[Task details]
A stretch of the entries below is to be set down exactly, running from the line with "vfov_deg: 53.2" through the line with "exposure_s: 1/1600", both included, and no other line.
----- Information supplied
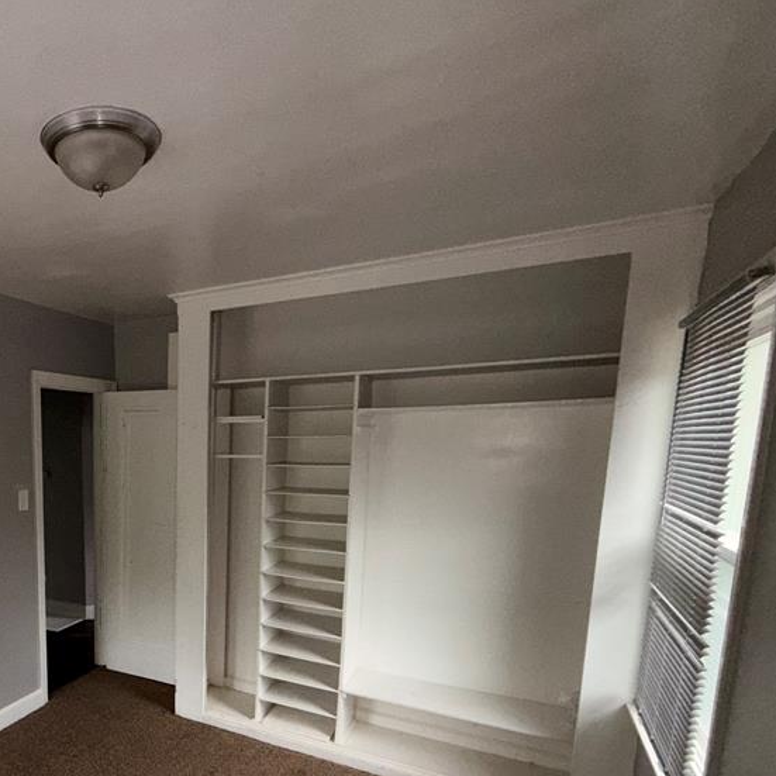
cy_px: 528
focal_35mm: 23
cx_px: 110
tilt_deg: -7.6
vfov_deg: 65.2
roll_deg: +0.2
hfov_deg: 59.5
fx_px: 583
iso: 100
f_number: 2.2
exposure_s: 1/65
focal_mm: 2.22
----------
----- Information supplied
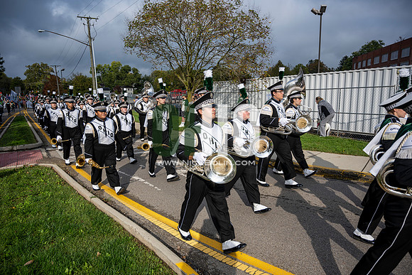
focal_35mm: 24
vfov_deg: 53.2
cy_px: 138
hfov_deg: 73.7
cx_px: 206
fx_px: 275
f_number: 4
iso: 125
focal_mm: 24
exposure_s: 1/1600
----------
[Answer section]
vfov_deg: 53.2
cy_px: 138
hfov_deg: 73.7
cx_px: 206
fx_px: 275
f_number: 4
iso: 125
focal_mm: 24
exposure_s: 1/1600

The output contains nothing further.